---------- SELECTED EXTRACT

The carer of a 54-year-old woman with cerebral palsy who died in April 2020 has pleaded guilty to manslaughter.

Rosa Maria Maione was charged last year, four months after Ann Marie Smith died in hospital from severe septic shock, multiple organ failure, severe pressure sores and malnutrition. 

Ms Maione came before the Adelaide Magistrates Court on Wednesday and admitted to unlawfully killing Ms Smith.

Police previously alleged Ms Smith died of serious criminal neglect and her death was preventable.

Ms Smith – known as Annie – was found in what police described as “disgusting and degrading” circumstances, in her Kensington Park home.

She relied on a carer for all of her needs and her death sparked multiple investigations and public outrage last year. 

Police reports allege she may have spent up to a year confined to a cane chair before she died in hospital.

In the period leading up to her death, Ms Maione had worked as Ms Smith’s carer.

Details of Ms Smith’s death were revealed by police last May and Ms Maione was charged last August.

Ms Smith was a National Disability Insurance Scheme (NDIS) participant who lived alone in the Adelaide suburb of Kensington Park.

Her care provider, Integrity Care SA, was fined more than $12,000 by the NDIS Quality and Safeguards Commission for failing to report her death. 

In June last year, Major Crime detectives revealed $35,000 of jewellery and two fridges were missing from Ms Smith’s home. 

They also revealed her car had been used by an unknown person, her inheritance had disappeared and two separate loans totalling $70,000 were taken out in Ms Smith’s name in the last six years. 

Last month, a friend and former schoolmate of Ms Smith told the Royal Commission into Violence, Abuse, Neglect and Exploitation of People with a Disability that she was a caring person who loved to laugh and was cherished by her family.

In a statement read to the Disability Royal Commission, the woman gave a moving account of their longtime friendship and said Ms Smith’s treatment and death remains “incomprehensible”.

--------------------

THE TASK:
Do these statements agree with the news report on Ann Marie Smith's death? Answer yes or no for each, quoting the words from the report that decide it. 1. Ms Maione admitted to unlawfully killing Ms Smith in the Adelaide Magistrates Court. 2. Integrity Care SA was fined for failing to report Ms Smith's death. 3. Ms Smith lived with her family in Kensington Park.

---------- PROVIDED DATA

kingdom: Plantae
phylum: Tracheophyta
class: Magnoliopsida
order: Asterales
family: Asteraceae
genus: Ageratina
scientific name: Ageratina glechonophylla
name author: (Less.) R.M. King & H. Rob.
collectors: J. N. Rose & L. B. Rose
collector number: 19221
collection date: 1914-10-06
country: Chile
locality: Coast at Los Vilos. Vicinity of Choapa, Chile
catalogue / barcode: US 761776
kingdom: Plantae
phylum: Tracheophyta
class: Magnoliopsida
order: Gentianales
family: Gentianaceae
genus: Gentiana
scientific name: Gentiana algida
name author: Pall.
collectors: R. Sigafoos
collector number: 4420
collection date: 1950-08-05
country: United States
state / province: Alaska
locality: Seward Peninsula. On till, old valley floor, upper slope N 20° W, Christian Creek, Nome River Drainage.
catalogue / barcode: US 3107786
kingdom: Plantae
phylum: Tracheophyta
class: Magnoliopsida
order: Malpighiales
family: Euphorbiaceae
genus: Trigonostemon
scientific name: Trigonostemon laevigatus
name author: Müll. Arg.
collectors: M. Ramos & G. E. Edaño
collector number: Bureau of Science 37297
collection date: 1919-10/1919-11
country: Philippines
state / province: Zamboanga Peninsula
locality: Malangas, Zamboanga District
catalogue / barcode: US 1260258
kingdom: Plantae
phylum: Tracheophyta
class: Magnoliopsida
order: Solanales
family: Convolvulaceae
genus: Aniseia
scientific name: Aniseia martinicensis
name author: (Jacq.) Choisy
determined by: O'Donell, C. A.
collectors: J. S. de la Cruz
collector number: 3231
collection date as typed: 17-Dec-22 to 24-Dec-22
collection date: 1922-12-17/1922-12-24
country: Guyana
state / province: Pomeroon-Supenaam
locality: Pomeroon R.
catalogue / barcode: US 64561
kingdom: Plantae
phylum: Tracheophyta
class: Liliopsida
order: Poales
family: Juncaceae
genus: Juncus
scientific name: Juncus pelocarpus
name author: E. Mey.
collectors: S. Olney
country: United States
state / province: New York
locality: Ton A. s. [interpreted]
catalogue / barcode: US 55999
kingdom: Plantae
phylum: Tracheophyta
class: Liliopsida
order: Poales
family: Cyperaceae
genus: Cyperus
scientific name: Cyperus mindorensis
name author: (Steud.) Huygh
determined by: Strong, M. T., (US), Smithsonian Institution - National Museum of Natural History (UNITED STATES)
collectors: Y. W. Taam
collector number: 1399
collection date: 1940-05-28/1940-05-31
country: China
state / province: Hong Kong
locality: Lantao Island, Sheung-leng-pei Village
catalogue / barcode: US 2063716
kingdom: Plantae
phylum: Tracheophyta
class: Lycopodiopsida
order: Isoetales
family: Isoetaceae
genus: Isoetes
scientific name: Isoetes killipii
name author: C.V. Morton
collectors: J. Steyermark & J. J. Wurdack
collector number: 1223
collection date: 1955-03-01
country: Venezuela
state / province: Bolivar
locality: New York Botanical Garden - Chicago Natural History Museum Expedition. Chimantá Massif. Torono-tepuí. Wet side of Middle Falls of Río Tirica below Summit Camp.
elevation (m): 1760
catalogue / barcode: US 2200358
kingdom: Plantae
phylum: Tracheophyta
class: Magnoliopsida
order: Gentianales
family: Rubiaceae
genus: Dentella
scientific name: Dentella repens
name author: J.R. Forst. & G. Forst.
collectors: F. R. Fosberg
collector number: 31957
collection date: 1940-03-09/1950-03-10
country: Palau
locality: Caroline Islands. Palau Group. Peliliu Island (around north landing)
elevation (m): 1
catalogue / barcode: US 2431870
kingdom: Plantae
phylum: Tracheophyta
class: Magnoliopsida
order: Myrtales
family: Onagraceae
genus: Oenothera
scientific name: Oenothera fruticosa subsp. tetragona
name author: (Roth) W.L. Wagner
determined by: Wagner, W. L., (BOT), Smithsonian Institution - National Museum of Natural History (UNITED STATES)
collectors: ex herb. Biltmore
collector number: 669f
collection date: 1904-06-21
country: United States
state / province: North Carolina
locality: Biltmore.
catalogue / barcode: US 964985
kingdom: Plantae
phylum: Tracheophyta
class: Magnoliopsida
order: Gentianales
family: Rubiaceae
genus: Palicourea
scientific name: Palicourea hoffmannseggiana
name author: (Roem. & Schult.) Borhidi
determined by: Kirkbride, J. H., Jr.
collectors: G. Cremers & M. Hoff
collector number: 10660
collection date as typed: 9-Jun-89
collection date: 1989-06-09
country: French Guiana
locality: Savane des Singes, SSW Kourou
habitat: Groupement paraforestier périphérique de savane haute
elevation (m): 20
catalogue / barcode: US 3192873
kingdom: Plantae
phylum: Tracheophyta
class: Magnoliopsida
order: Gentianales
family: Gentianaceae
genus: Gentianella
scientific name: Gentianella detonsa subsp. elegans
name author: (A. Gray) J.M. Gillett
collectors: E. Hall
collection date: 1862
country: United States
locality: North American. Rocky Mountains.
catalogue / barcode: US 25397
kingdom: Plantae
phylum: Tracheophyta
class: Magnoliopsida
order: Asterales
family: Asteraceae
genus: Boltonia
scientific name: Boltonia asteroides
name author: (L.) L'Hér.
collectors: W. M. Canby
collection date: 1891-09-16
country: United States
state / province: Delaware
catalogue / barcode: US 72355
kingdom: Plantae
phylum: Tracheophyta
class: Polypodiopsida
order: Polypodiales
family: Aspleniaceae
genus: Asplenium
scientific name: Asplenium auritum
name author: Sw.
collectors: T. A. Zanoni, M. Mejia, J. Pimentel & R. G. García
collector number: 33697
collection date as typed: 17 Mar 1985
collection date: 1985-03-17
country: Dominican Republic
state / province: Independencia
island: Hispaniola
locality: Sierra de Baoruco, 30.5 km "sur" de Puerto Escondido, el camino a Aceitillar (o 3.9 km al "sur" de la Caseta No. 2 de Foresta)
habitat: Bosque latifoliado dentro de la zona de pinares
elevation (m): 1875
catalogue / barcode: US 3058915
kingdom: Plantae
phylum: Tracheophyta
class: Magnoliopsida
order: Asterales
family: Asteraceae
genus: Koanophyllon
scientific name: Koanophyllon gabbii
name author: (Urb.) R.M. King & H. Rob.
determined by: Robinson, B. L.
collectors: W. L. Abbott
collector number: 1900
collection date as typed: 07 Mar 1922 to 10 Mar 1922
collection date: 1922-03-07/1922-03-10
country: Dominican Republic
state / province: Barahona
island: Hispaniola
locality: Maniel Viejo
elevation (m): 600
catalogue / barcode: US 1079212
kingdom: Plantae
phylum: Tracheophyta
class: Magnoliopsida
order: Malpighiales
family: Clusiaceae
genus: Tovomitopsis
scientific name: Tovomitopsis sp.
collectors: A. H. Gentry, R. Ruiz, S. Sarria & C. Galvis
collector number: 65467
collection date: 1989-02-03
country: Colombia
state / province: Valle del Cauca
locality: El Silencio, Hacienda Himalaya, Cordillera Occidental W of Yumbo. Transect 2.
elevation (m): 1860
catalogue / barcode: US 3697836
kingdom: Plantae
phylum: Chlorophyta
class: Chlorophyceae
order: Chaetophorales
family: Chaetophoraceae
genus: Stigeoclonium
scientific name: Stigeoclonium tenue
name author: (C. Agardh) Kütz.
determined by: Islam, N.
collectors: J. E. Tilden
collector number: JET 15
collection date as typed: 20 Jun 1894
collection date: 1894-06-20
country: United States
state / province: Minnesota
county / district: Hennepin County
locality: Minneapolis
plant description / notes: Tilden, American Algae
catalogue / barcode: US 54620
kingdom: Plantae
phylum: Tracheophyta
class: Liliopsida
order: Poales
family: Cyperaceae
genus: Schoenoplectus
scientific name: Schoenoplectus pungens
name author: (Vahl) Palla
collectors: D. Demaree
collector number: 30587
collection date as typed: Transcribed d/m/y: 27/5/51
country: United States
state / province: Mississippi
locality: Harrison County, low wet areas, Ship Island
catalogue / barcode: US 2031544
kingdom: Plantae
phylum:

--------------------

ANSWER TO THE EXERCISE:
1. Yes: "Ms Maione came before the Adelaide Magistrates Court on Wednesday and admitted to unlawfully killing Ms Smith."
2. Yes: "Her care provider, Integrity Care SA, was fined more than $12,000 by the NDIS Quality and Safeguards Commission for failing to report her death."
3. No: "lived alone in the Adelaide suburb of Kensington Park."